That’s the latest COVID-19 term our health authority has come out with. Circuit breaker. And the circuit we need to break is ourselves. COVID-19 cases have suddenly risen well beyond expected or previous levels. Yes, it’s getting wintery and the virus seems to like the cold, wet weather. But the cases coming in now are clearly arising through higher personal interaction: gym classes that are perhaps a little lax in physical distancing or mask wearing or cleaning down between classes or people; events that, even if outside, attract more people than planned; parties and events in people’s homes, many stemming from an overambitious guest list at Thanksgiving or Hallowe’en. Poker nights. Receptions held in private homes because they are too big for the banquet halls to accept, and receptions at banquet halls that exceed allowable numbers. Larger numbers attending places of worship. We are all being just a little too social.
Not a huge change for me, really. I am already resigned to unsocial socializing, but no more run/walk club. Household socializing only, and thankfully I like my husband a lot and never run out of things to say or do at home, but no more visiting my parents for coffee, even if we sit physically distant. Interestingly, there are no cases arising from restaurants or small retail outlets, so they seem to have their act together. I can still get to my pilates class, but there is only the teacher and me and it’s not exactly high-impact cardio. So far public transport at the right time of day works pretty well – and everyone (pretty much) is acting well, although there are a number of masks worn under noses which defeats the purpose. In the lobby of my pilates’ teacher’s building I saw a woman sitting, maskless, scrolling through her phone not 2 feet away form a big sign saying “No loitering in lobby” I bit my lip, but questioned “It’s none of my business. Is it my business? I don’t work in the building. I don’t manage the building. But should I have said anything? Everyone is so touchy right now!
Circuit breakers are usual for all sorts of reasons, not just trying to slow down a virus or – literally – to reset the electrical circuit following a blown fuse. Metaphorically, it can be good to stop, revaluate, focus. Why won’t this lid fit on this jar??? Try as I might it won’t fit – ugh! Oh, now that I stop and look at it, I see it is the wrong lid. That sort of thing happens a lot in this house.
It is especially useful when writing. My character will not go where I want her to go and say what I want her to say? It sounds stilted, fake, inauthentic. So, I go away for an hour or a week. And when I come back, it’s so clear. This dialogue and journey should be from the cat’s point of view! Of course! It’s so obvious! And voila, barrier removed. Circuit break successful.

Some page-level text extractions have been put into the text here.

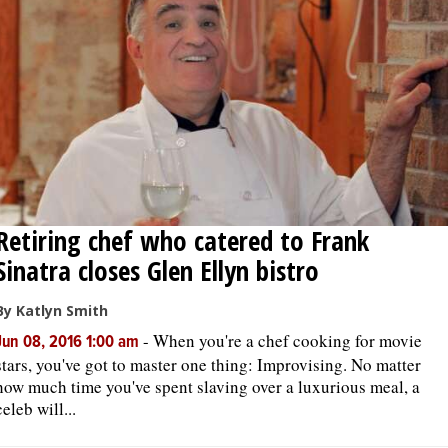
OPINION
CLASSIFIEDS
OBITUARIES
SHOPPING
Retiring chef who catered to Frank
Sinatra closes Glen Ellyn bistro
NEWSPAPER
SERVICES
By Katlyn Smith
-
When you're a chef cooking for movie
Jun 08, 2016 1:00 am
stars, you've got to master one thing: Improvising. No matter
how much time you've spent slaving over a luxurious meal, a
celeb will...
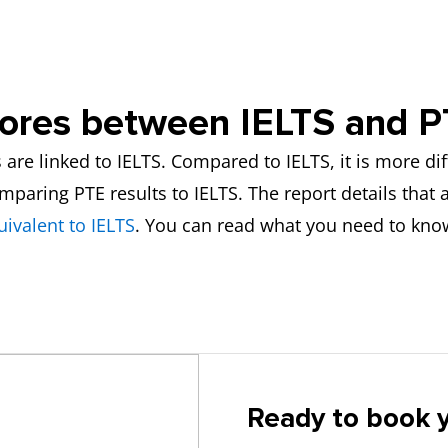
cores between IELTS and 
re linked to IELTS. Compared to IELTS, it is more diff
ring PTE results to IELTS. The report details that at 
uivalent to IELTS
. You can read what you need to kno
Ready to book y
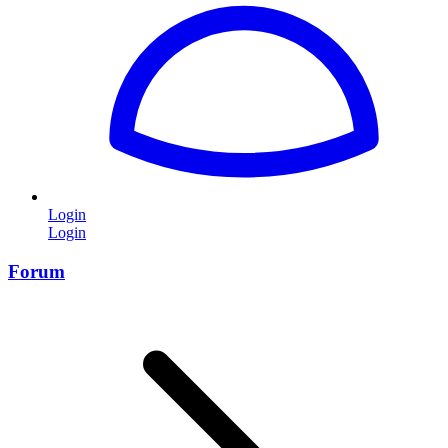
Login
Login
Forum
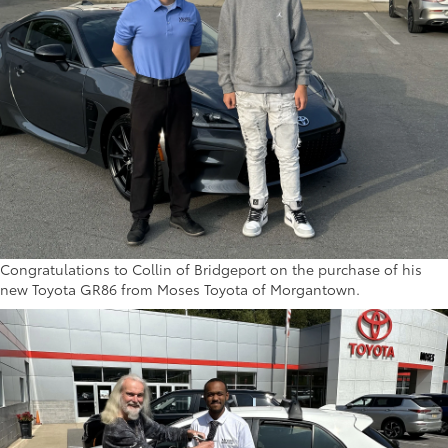
Congratulations to Collin of Bridgeport on the purchase of his
new Toyota GR86 from Moses Toyota of Morgantown.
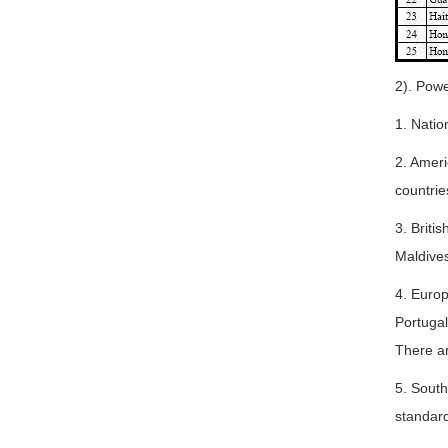
2). Powe
1. Natio
2. Ameri
countrie
3. Briti
Maldives
4. Euro
Portugal
There a
5. South
standard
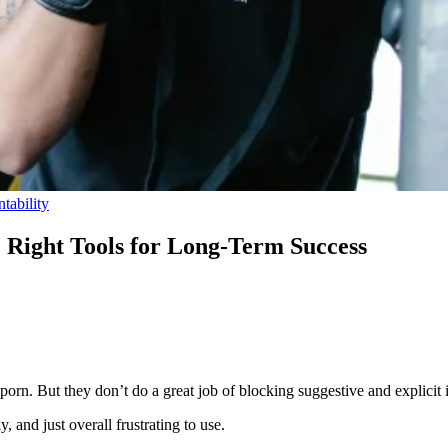
tability
e Right Tools for Long-Term Success
 porn. But they don’t do a great job of blocking suggestive and explicit
, and just overall frustrating to use.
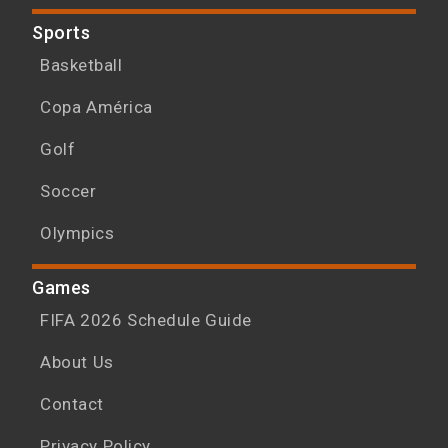
Sports
Basketball
Copa América
Golf
Soccer
Olympics
Games
FIFA 2026 Schedule Guide
About Us
Contact
Privacy Policy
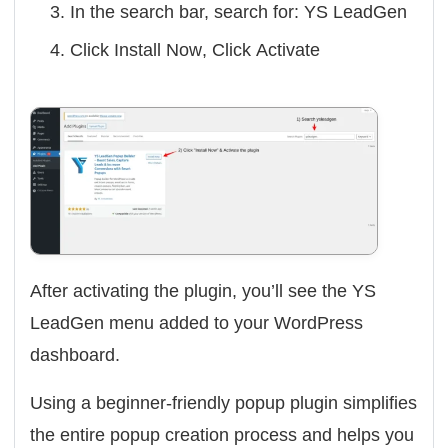
In the search bar, search for:
YS LeadGen
Click
Install Now
, Click
Activate
After activating the plugin, you’ll see the
YS
LeadGen
menu added to your WordPress
dashboard.
Using a beginner-friendly popup plugin simplifies
the entire popup creation process and helps you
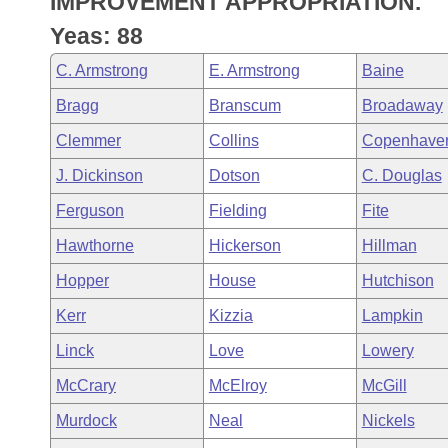
IMPROVEMENT APPROPRIATION.
Arkansas Code and Constitution of 1874
Budget
Bills on Committee Agendas
Recent Activities
Bills in House Committees
Yeas: 88
Search Center
Uncodified Historic Legislation
House
Recently Filed
C. Armstrong
E. Armstrong
Baine
Bills in Senate Committees
Bragg
Branscum
Broadaway
Governor's Veto List
Senate
Personalized Bill Tracking
Bills in Joint Committees
Clemmer
Collins
Copenhave
House Budget
Bills Returned from Committee
J. Dickinson
Dotson
C. Douglas
Meetings Of The Whole/Business Meetings
Ferguson
Fielding
Fite
Senate Budget
Bill Conflicts Report
Hawthorne
Hickerson
Hillman
House Roll Call
Hopper
House
Hutchison
Kerr
Kizzia
Lampkin
Linck
Love
Lowery
McCrary
McElroy
McGill
Murdock
Neal
Nickels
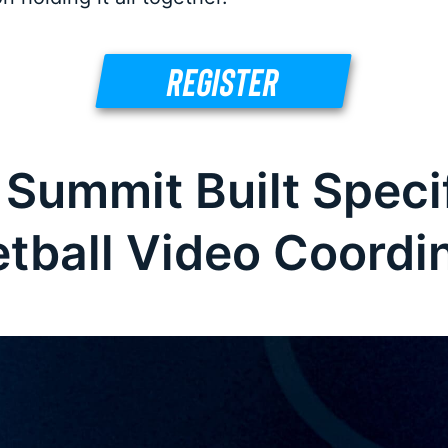
REGISTER
 Summit Built Specif
tball Video Coordi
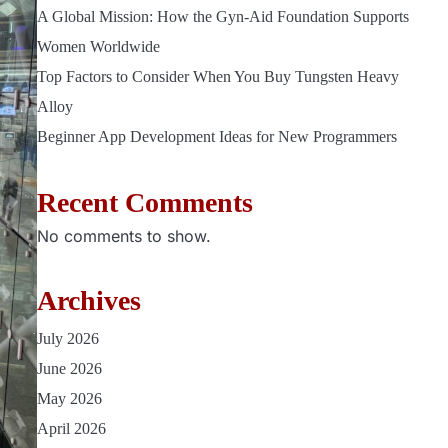
A Global Mission: How the Gyn-Aid Foundation Supports
Women Worldwide
Top Factors to Consider When You Buy Tungsten Heavy
Alloy
Beginner App Development Ideas for New Programmers
Recent Comments
No comments to show.
Archives
July 2026
June 2026
May 2026
April 2026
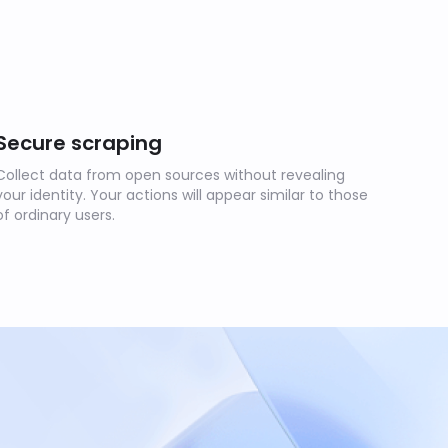
Secure scraping
Collect data from open sources without revealing
your identity. Your actions will appear similar to those
of ordinary users.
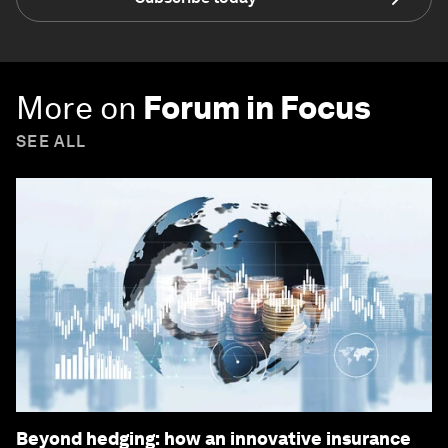
More on
Forum in Focus
SEE ALL
Beyond hedging: how an innovative insurance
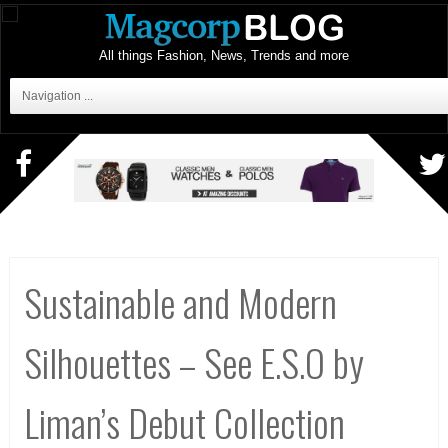
All things Fashion, News, Trends and more
Navigation ...
Sustainable and Modern
Silhouettes – See E.S.O by
Liman’s Debut Collection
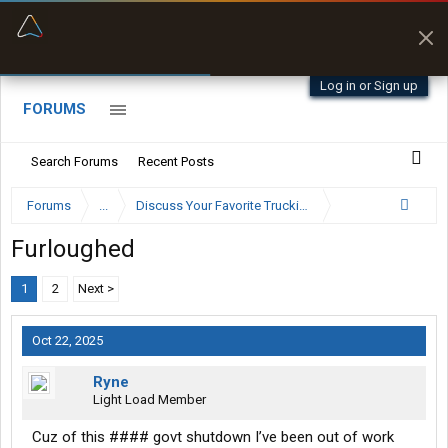
“Better than my Garmin Dezl”
Zeusman4u • App Store
Log in or Sign up
FORUMS
Search Forums
Recent Posts
Forums
...
Discuss Your Favorite Trucking Company Here
Furloughed
1
2
Next >
Oct 22, 2025
Ryne
Light Load Member
Cuz of this #### govt shutdown I’ve been out of work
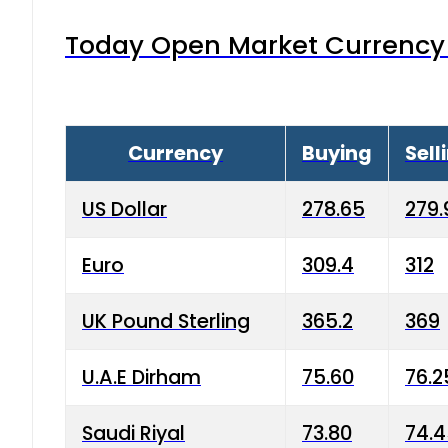
Today Open Market Currency 
Currency
Buying
Sell
US Dollar
278.65
279.
Euro
309.4
312
UK Pound Sterling
365.2
369
U.A.E Dirham
75.60
76.2
Saudi Riyal
73.80
74.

It isn’t always so easy, just putting the cat in place of the person. Sometimes I just do not have the right sort of character for the role I envision. Or I don’t understand her – I can’t see her clearly. It might be fatigue, or a lack of clarity, but I have had it happen enough times to recognize that something deep inside just isn’t right, and my subconscious is telling me to stop, and take the writing in a different direction. I try different ways to break the circuit:
- Leave that part of the story alone and start writing another part
- Do an exercise or two to see if I can get to know that character better. What is her backstory? Describe her. Where would she go to eat, shop, exercise, study?
- Once I can “see” her better, write a conversation she’d have with her mother/boss/bestie and let her put the words into my brain instead of the other way round.
- Try replacing her with another character
- Try replacing the situation
Or I just go for a long walk, read a book, and eat some chocolate.